----- DATA RECORDS -----

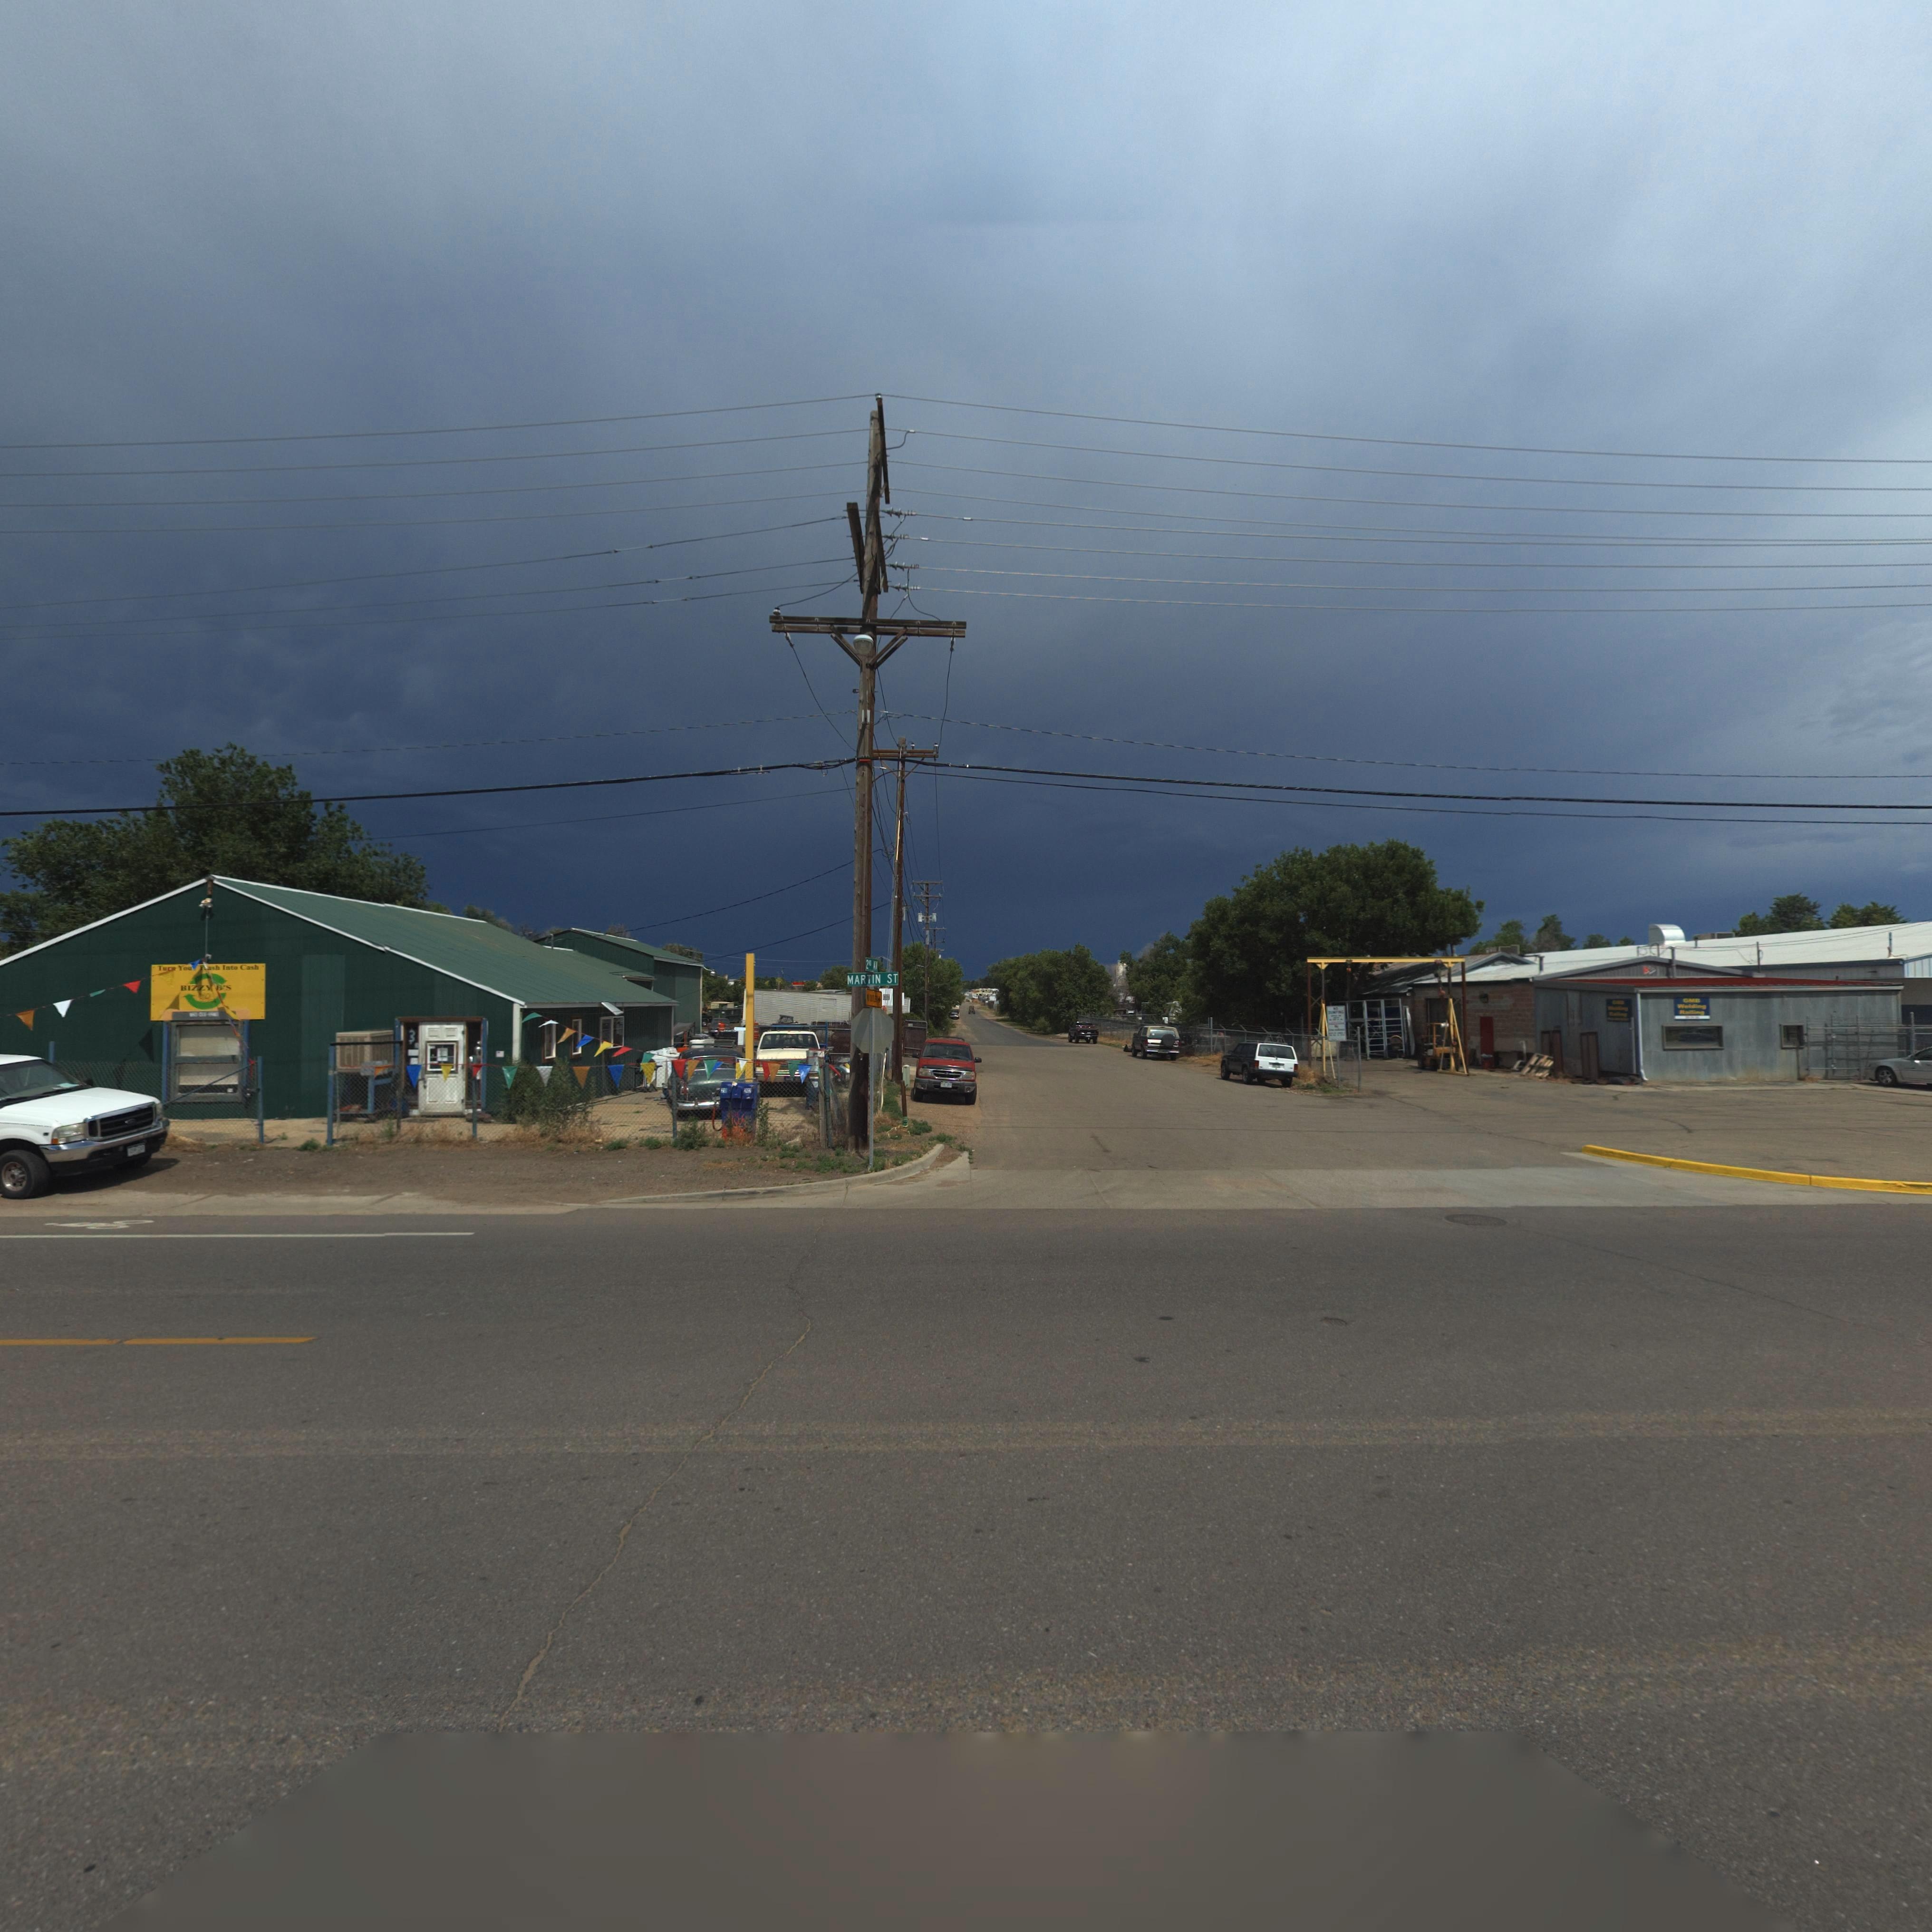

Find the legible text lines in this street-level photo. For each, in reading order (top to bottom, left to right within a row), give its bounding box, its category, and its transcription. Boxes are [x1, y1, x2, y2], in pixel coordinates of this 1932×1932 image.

[865, 959, 878, 971] StreetName: 2ND AV
[847, 974, 898, 985] StreetName: MAP IN ST
[179, 983, 232, 992] BusinessName: BIZZY B'S
[1681, 997, 1701, 1003] BusinessName: GMB
[1676, 1003, 1707, 1010] BusinessName: Welding
[1678, 1009, 1705, 1015] BusinessName: Ra**ing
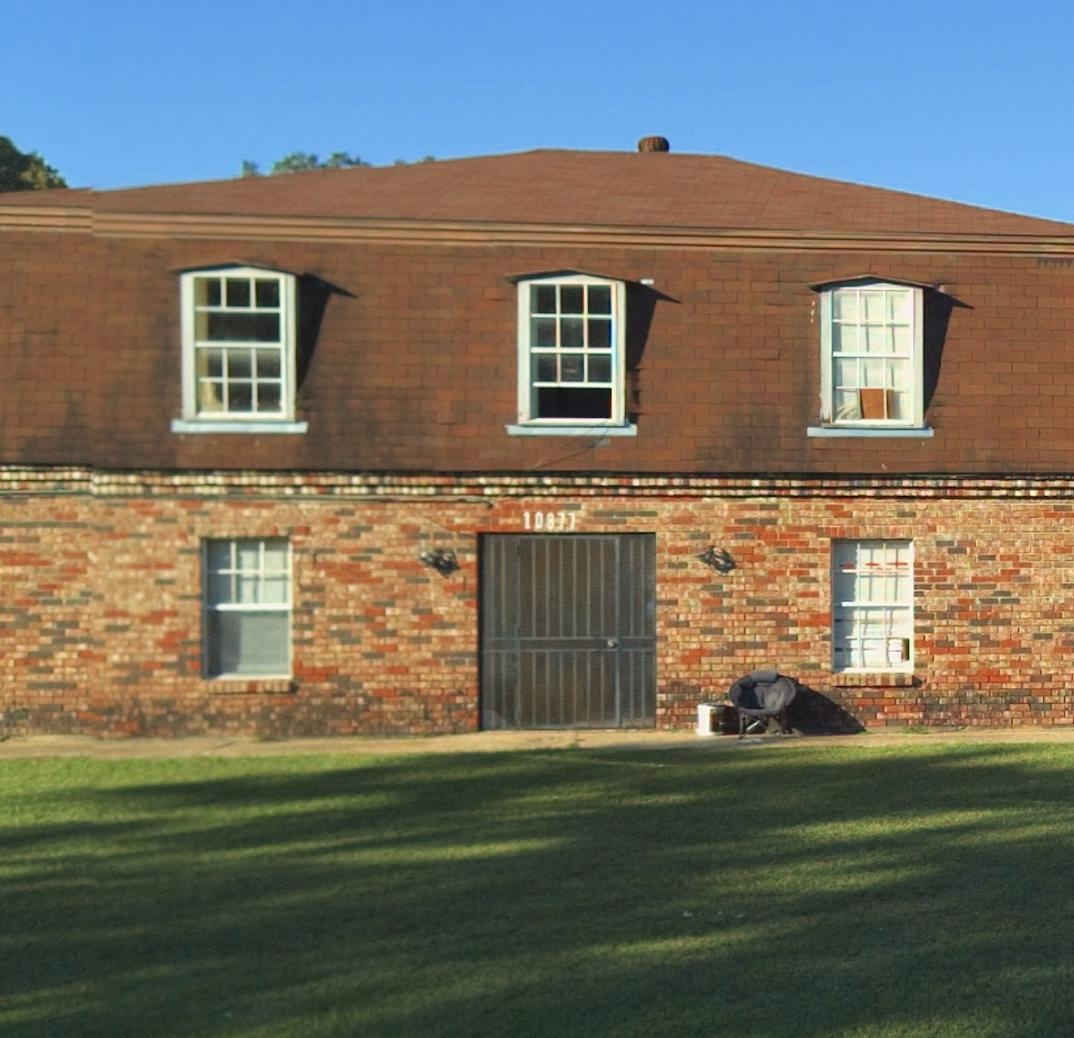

-----

**REQUIREMENTS**
Please format every line of the rows above as a numbered list, skipping blank lines and leaving out the pictures.

**TASK SOLUTION**
1. Find the legible text lines in this street-level photo. For each, in reading order (top to bottom, left to right within a row), give its bounding box, its category, and its transcription. Boxes are [x1, y1, x2, y2], in pixel coordinates of this 1932×1932 image.
2. [865, 959, 878, 971] StreetName: 2ND AV
3. [847, 974, 898, 985] StreetName: MAP IN ST
4. [179, 983, 232, 992] BusinessName: BIZZY B'S
5. [1681, 997, 1701, 1003] BusinessName: GMB
6. [1676, 1003, 1707, 1010] BusinessName: Welding
7. [1678, 1009, 1705, 1015] BusinessName: Ra**ing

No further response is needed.